For me, a favorite aspect of the end of the year is the many lists of best books published by Christian thinkers and organizations. They make me almost as happy as this picture of my grandson! If you want to see a comprehensive collection of lists in one place, check out this page that Tim Challies put together.
Some people list the best books that were published in 2017 and other the best books they read in 2017. I thought for the fun of it I would go back and look at my book log for the year and pick my favorites reads.
This year I read (or listened to) at least 65 complete books. I started a lot more than that, but many I didn’t finish for various reasons. The general breakdown of my reading by genre was 25 biography, 21 fiction (a lot of mysteries), 12 Theology and Christian Living, and 6 history. Of the biographies about half were stories of men and women living the gospel in cross-cultural contexts.

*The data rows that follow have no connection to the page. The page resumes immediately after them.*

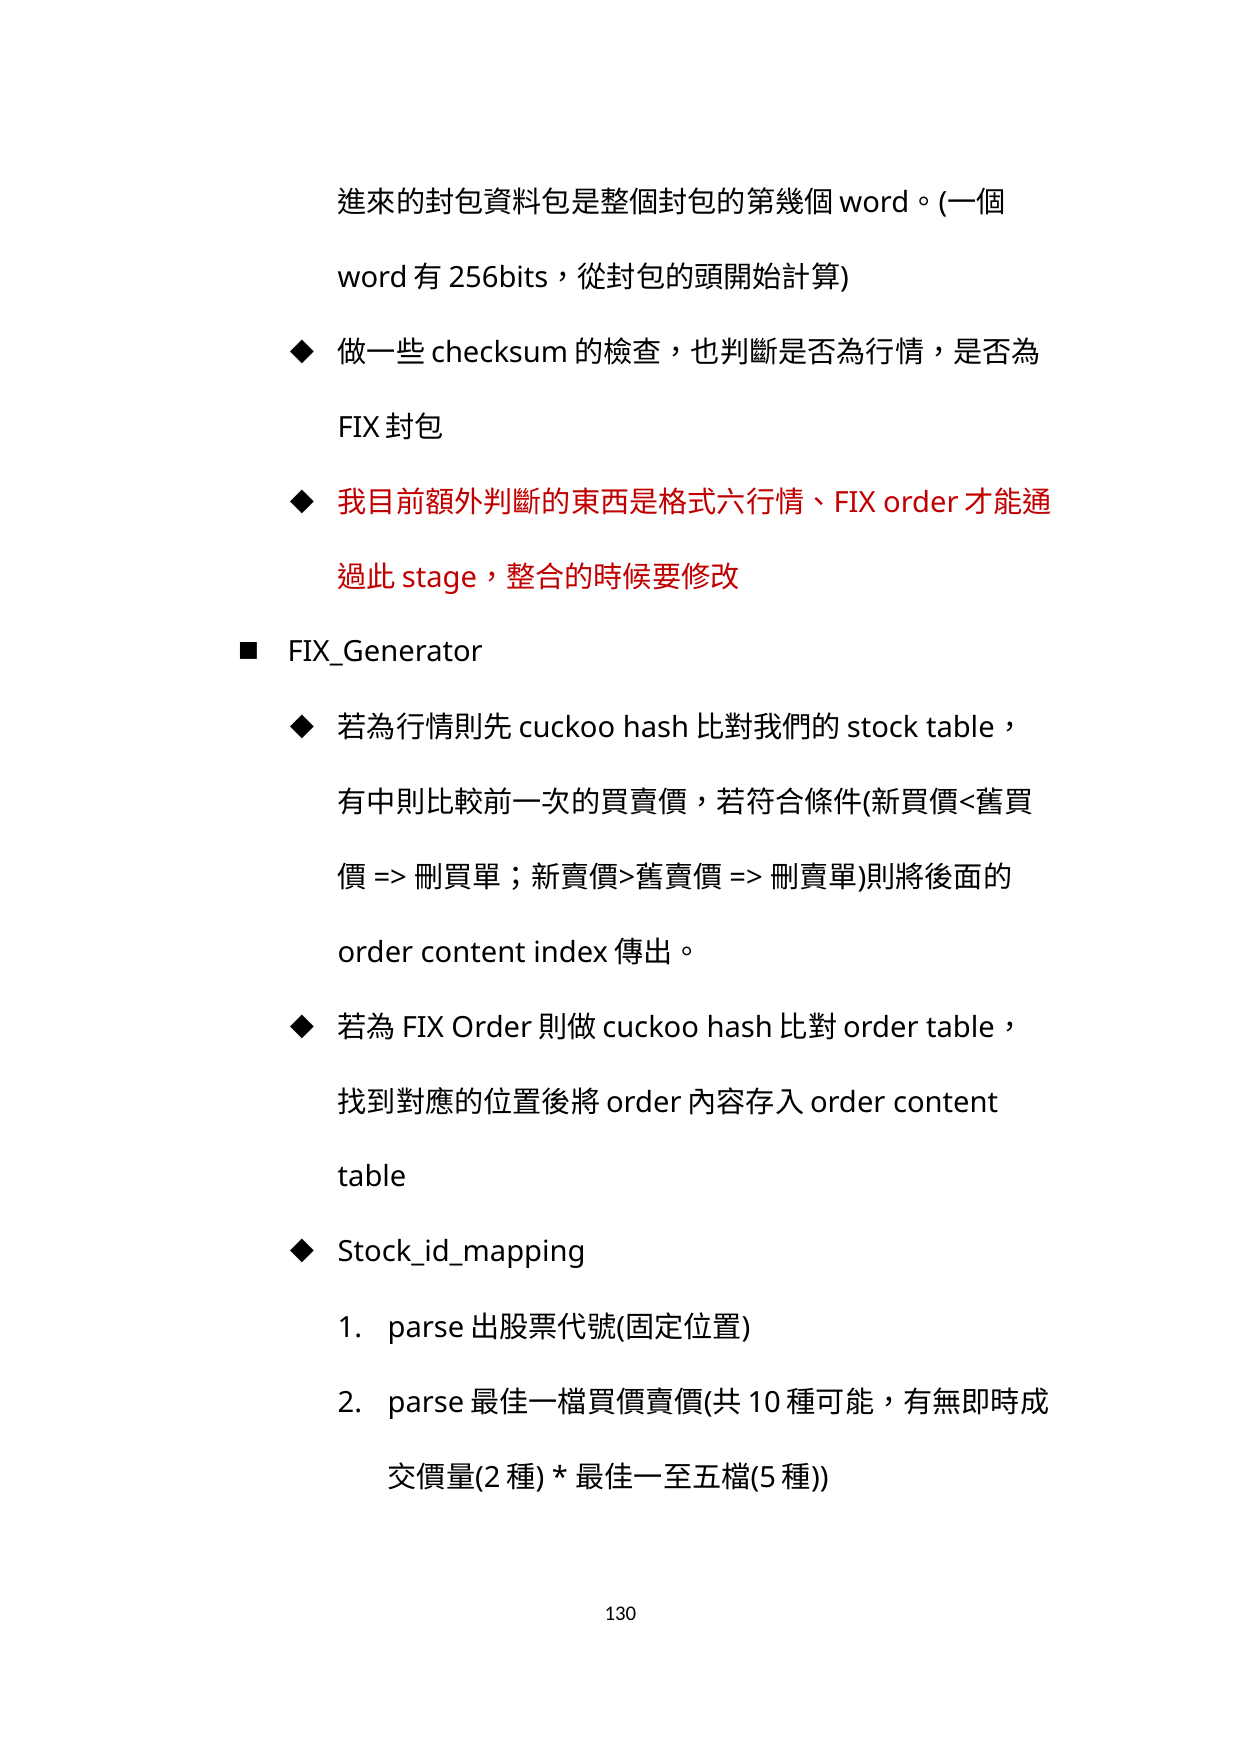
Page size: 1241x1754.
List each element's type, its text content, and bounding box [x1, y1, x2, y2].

list FIX_Generator [237, 612, 1053, 687]
list 若為FIX Order則做cuckoo hash比對order table，找到對應的位置後將order內容存入order content table [287, 987, 1053, 1212]
list 做一些checksum的檢查，也判斷是否為行情，是否為FIX封包 [287, 312, 1053, 462]
list parse出股票代號(固定位置) [337, 1287, 1053, 1362]
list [287, 162, 1053, 312]
list Stock_id_mapping [287, 1212, 1053, 1287]
list 若為行情則先cuckoo hash比對我們的stock table，有中則比較前一次的買賣價，若符合條件(新買價<舊買價 => 刪買單；新賣價>舊賣價 => 刪賣單)則將後面的order content index傳出。 [287, 687, 1053, 987]
list 我目前額外判斷的東西是格式六行情、FIX order才能通過此stage，整合的時候要修改 [287, 462, 1053, 612]
list parse最佳一檔買價賣價(共10種可能，有無即時成交價量(2種) * 最佳一至五檔(5種)) [337, 1362, 1053, 1512]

From those books, here are my top 4 with a few runners up.
by Dorothy Clarke Wilson
Granny Brand describers the life of a pioneer missionary to the southern mountains of India. Evelyn Constance Harris left a secure, middle class English life and went alone to India in 1912. There she met and married fellow missionary Jesse Brand, a bold and adventurous preacher of the gospel. Together they moved into remote hill country, teaching about Jesus, helping improve agriculture, opening schools, and providing basic medical treatment. Paul died in 1928 but Evelyn continued as a missionary for 45 years, living at times alone in the hills until she died at the age of 94. Her son Paul Brand became a missionary physician who developed groundbreaking techniques for treating leprosy (see his biography). This book has all the best qualities of a classic missionary biography: it inspires, teaches, and opens our hearts to love a people unlike ourselves. Dorothy Wilson clearly loves the person she is writing about, but keeps her human so that the glory goes to the God she serves.
Biography Runner Up
by Kenneth Bae
Kenneth Bae, a Korean-American Christian Missionary, was convicted by North Korea on charges of planning to overthrow the government and sentenced in April 2013 to 15 years of imprisonment. He was released on November 8, 2014. This book describes the backstory of how he ended up in prison and what took place the year and a half he was there. I think it is an important book to read because of the process he went through in becoming reconciled to his circumstances and the many little ways God tenderly met him. Most of us don’t face difficulties this intense, but all of us go through trouble, and God’s touch is sometimes so gentle we miss it.
by Isabel Wilkerson
I decided to read this book because it showed up on many “best of” lists for 2016. I actually listened to the audio book in pieces over a period of about a month, and never lost interest in it. Wilkerson describes the exodus of almost six million black people from the Jim Crow south from 1915 to 1970. She tells this story through the lives of three unique individuals whose experiences reflect many aspects of this migration. I guarantee if you invest the time to read this book your understanding of America and modern American cities will be profoundly changed. This book deserves all of the accolades it has received!
History Runner Up
by Peter Frankopan
This book was recommended by Al Mohler, President of Southern Baptist Theological Seminary in Louisville, Kentucky. Frankopan presents world history from the point of view of the East and focuses on how trade between East and West has shaped history. Reading this book is a healthy correction to all the Euro-centric history we received in high school. Civilization didn’t actually start with the Greeks and Romans! Reading this book will help you understand many of the issues currently unfolding in the Middle East.
by John Stott
Starting in 2018, Reality Carpinteria will be studying the book of Acts. I decided to read John Stott’s commentary on Acts because I have gained so much wisdom from his other books. I wasn’t disappointed. I’ve downloaded a lot of Kindle commentaries in the last couple of years, but this is the first one I read that was at the exact level I wanted. The text of Acts is included and flows together with Stott’s comments. Stott combines historical background, insight into Greek word meanings, and pastoral depth with just enough intellectual challenge to make both your head and your heart expand. This book helped me fall more deeply in love with God’s word, and that is high recommendation!
by C.S. Lewis
I read this book years ago, but like everything else C. S. Lewis wrote, this one is worth reading more than once. Till we Have Faces is probably one of Lewis’s least popular fiction works, but he personally considered it his masterpiece and benefited in its writing from his relationship with his bride Joy Davidman. Based on the mythology of Cupid and Psyche, the plot lacks the explicit Christian themes found in Lewis’s other fiction. Instead it deals with profound matters of the heart, and how our limited point of view can keep us from understanding another’s reality. The book’s title is derived from the statement of the narrator: “How can the gods meet us face to face till we have faces?” A truth the psalmist expresses in Psalm 51:6. “Behold, you delight in truth in the inward being, and you teach me wisdom in the secret heart.”